[Stored data entries]

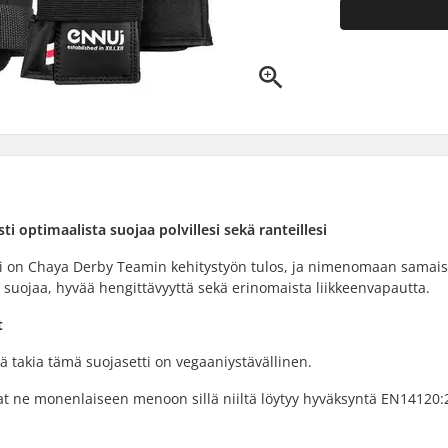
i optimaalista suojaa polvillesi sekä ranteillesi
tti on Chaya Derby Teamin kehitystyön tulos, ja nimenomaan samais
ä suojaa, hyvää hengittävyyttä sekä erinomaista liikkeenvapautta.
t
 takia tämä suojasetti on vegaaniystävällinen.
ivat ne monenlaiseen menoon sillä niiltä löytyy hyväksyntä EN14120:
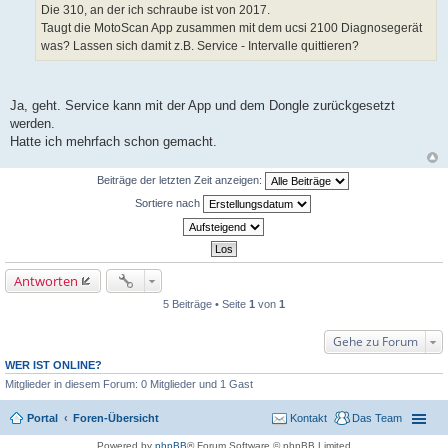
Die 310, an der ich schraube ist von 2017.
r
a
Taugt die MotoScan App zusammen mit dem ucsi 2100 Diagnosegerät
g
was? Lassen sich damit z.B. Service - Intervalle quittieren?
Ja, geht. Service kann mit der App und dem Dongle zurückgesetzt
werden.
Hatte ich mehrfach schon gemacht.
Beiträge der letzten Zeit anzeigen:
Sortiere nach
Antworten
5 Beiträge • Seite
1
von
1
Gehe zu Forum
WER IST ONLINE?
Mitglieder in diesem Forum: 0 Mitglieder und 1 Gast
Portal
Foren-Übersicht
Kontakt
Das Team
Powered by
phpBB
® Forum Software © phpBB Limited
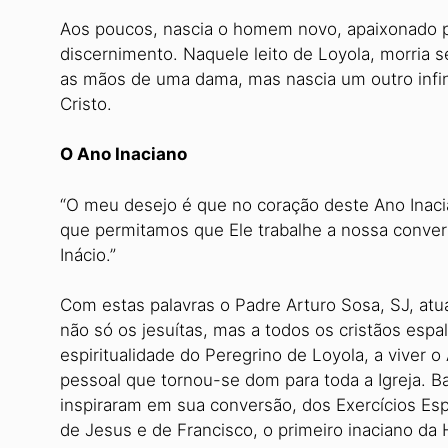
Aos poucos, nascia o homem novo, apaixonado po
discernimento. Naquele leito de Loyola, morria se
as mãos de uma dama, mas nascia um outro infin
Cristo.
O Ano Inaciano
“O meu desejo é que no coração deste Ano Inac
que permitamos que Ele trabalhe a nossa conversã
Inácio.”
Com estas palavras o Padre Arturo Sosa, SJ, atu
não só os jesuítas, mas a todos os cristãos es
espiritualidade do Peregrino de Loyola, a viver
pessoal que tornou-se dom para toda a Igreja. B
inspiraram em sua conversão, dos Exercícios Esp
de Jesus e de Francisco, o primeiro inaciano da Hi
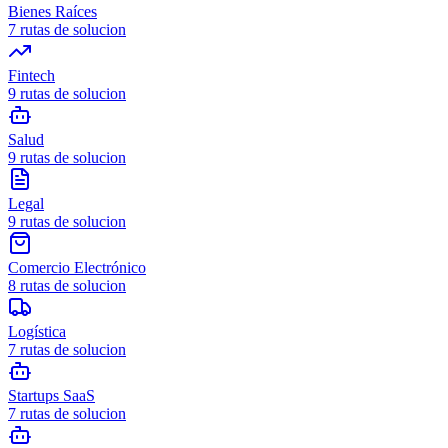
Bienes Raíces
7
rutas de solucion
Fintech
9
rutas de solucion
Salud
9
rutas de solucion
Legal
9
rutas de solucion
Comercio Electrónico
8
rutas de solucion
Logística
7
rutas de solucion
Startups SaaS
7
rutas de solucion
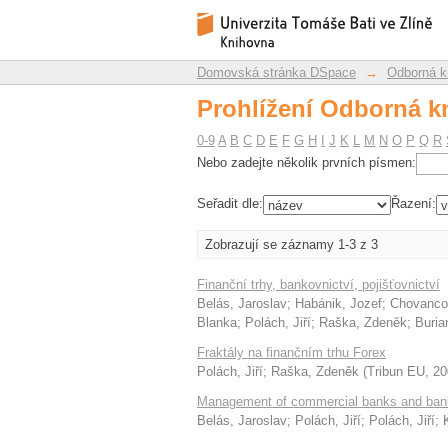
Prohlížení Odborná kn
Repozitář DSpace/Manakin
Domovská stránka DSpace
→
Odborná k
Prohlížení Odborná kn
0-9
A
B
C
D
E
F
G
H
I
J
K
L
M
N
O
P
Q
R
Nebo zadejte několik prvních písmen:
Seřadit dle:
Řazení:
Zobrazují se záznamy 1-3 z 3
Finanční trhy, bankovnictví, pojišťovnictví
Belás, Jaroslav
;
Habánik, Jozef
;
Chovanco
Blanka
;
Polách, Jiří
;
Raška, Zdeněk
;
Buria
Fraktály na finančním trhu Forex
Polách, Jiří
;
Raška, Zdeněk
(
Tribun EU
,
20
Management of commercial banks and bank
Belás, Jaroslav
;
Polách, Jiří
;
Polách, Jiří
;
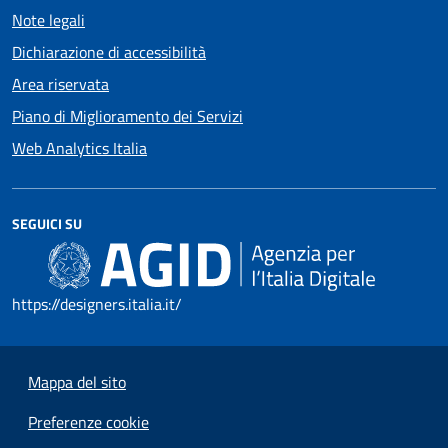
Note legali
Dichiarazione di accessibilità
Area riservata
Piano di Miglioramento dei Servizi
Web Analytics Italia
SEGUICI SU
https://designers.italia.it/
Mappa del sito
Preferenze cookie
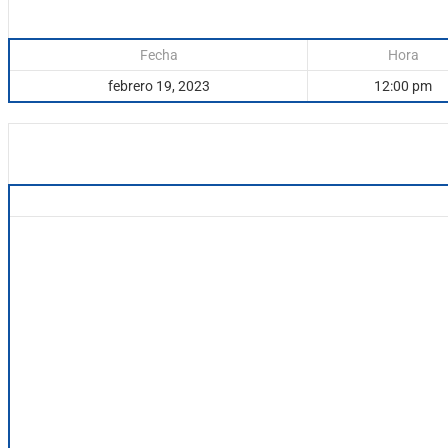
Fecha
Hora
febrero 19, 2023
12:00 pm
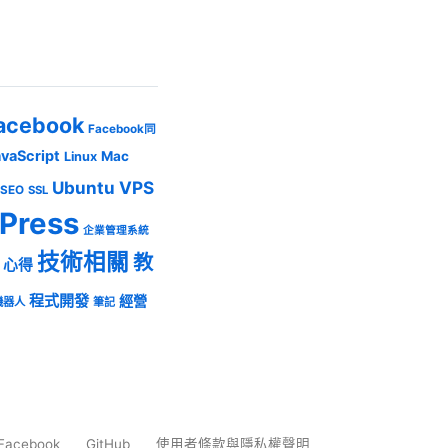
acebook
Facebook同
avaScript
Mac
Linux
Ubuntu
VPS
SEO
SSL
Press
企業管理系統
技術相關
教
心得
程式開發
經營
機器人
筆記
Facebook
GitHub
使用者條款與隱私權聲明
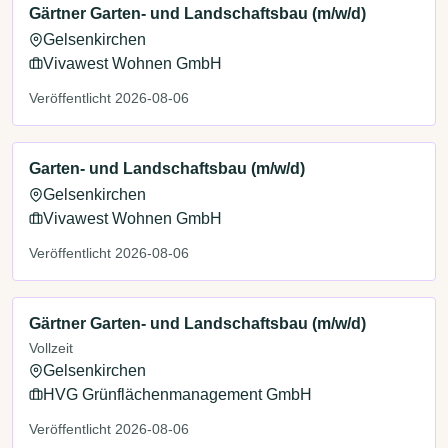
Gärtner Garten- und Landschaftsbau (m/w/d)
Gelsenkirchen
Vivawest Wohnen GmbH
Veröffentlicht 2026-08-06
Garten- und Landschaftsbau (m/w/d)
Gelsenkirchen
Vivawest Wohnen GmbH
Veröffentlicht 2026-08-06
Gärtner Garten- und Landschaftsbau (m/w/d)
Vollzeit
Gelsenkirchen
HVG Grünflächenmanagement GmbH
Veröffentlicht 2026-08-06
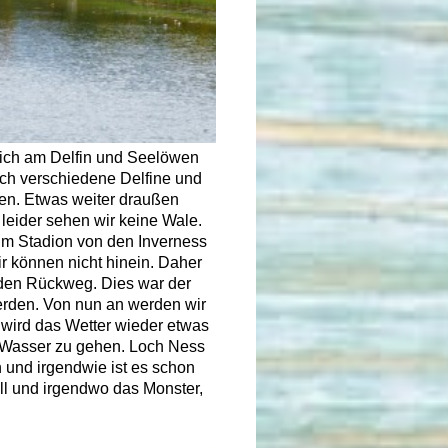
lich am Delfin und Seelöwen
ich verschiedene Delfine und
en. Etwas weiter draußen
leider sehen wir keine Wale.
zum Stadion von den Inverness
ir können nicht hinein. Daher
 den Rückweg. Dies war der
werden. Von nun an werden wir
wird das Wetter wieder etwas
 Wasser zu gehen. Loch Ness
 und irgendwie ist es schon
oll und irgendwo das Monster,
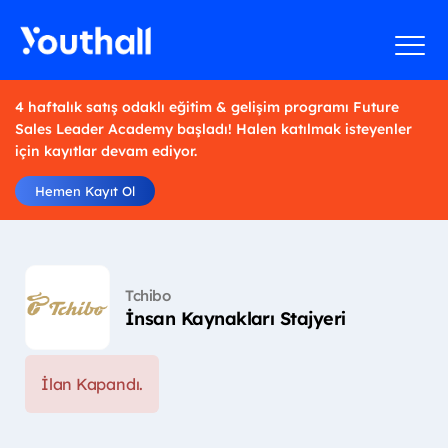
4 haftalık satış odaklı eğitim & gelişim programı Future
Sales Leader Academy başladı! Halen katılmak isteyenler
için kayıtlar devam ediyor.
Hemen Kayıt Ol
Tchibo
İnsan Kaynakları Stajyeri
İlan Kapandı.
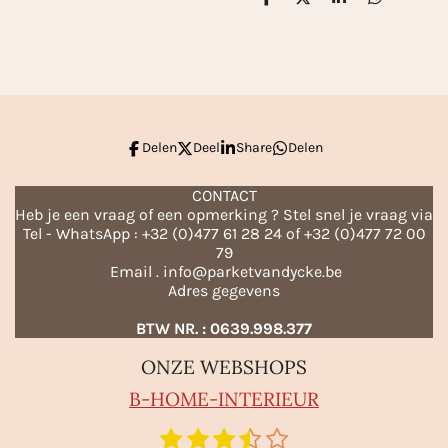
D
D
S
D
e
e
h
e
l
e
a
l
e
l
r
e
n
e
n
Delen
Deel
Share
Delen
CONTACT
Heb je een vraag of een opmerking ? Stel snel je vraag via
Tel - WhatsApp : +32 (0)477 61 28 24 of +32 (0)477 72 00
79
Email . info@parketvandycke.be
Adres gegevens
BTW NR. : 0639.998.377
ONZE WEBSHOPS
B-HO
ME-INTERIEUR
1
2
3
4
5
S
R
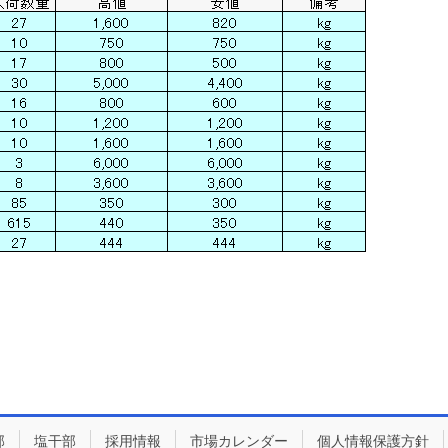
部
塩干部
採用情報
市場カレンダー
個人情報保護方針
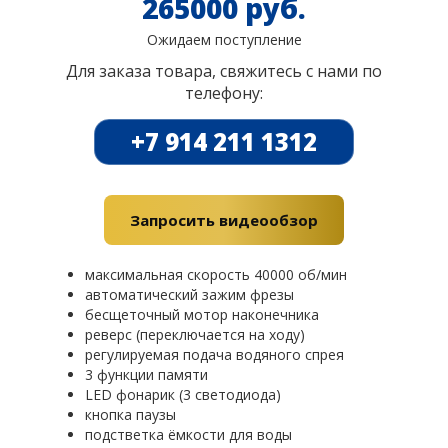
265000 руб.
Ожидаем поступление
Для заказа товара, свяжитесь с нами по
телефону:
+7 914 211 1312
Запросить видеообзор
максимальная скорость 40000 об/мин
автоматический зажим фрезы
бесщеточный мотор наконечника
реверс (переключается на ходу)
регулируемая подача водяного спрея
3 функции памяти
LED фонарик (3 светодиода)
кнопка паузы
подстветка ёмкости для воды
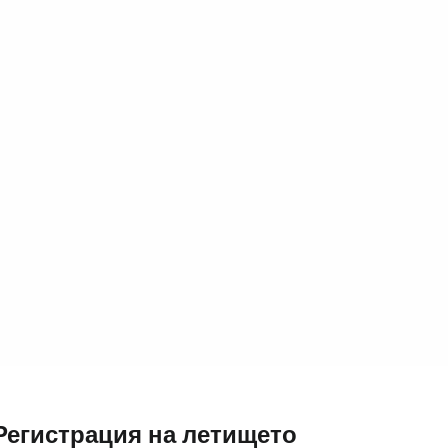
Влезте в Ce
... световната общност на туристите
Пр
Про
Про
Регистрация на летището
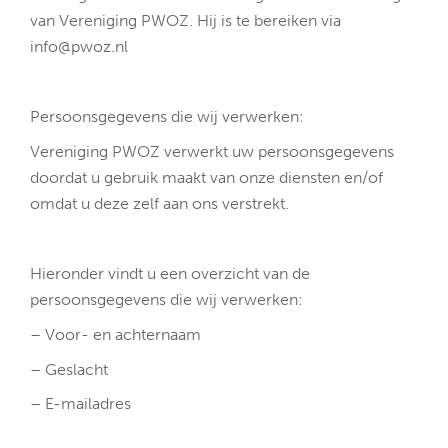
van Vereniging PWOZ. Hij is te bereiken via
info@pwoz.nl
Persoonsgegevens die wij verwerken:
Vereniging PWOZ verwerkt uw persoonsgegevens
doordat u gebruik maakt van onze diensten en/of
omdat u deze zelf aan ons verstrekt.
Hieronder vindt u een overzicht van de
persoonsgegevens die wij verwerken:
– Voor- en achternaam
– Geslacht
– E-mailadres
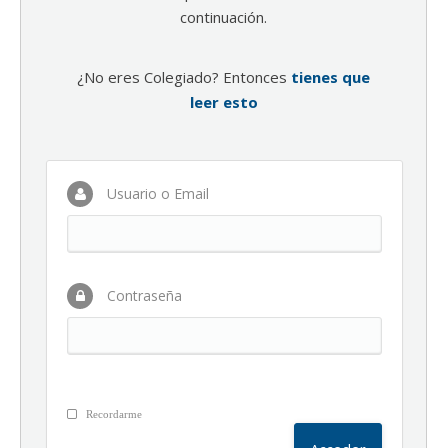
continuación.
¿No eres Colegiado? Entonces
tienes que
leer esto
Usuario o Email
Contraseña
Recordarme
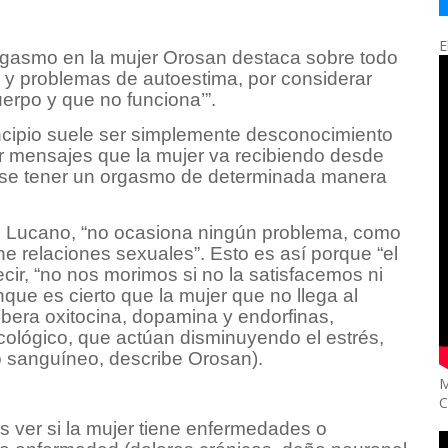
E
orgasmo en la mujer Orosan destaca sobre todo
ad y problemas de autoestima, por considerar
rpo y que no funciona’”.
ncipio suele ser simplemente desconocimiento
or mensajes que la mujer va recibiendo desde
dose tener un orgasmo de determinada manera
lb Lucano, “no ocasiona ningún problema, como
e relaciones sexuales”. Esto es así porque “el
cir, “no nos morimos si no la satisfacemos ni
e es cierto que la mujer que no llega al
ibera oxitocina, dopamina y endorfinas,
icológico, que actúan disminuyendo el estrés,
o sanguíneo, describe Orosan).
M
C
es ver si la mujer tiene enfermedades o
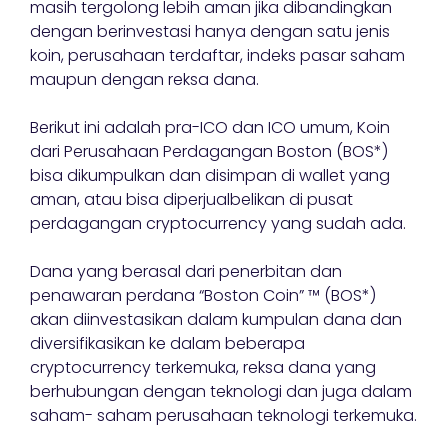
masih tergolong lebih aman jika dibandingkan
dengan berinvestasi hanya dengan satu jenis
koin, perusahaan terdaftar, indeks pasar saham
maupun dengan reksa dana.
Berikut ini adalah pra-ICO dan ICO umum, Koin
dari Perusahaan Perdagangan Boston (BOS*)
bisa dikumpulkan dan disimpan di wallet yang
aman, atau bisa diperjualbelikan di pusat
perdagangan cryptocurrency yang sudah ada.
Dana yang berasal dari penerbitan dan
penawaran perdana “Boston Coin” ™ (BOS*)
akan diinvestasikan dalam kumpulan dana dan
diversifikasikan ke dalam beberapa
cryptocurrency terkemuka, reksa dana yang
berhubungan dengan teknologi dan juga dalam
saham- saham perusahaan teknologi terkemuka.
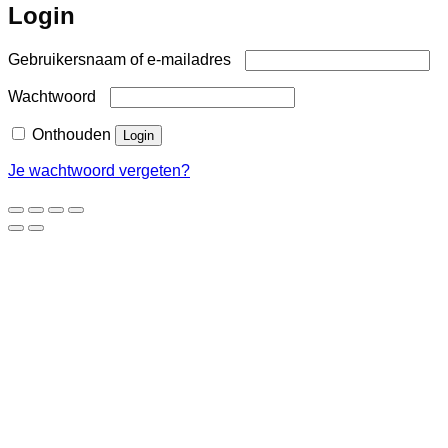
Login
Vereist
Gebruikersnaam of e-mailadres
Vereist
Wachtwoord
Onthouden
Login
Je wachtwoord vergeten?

* _Exercise requirements_: Count the lines in the listing above that contain the string "Orosan", and reply with the number alone.

* _Answer space_: 2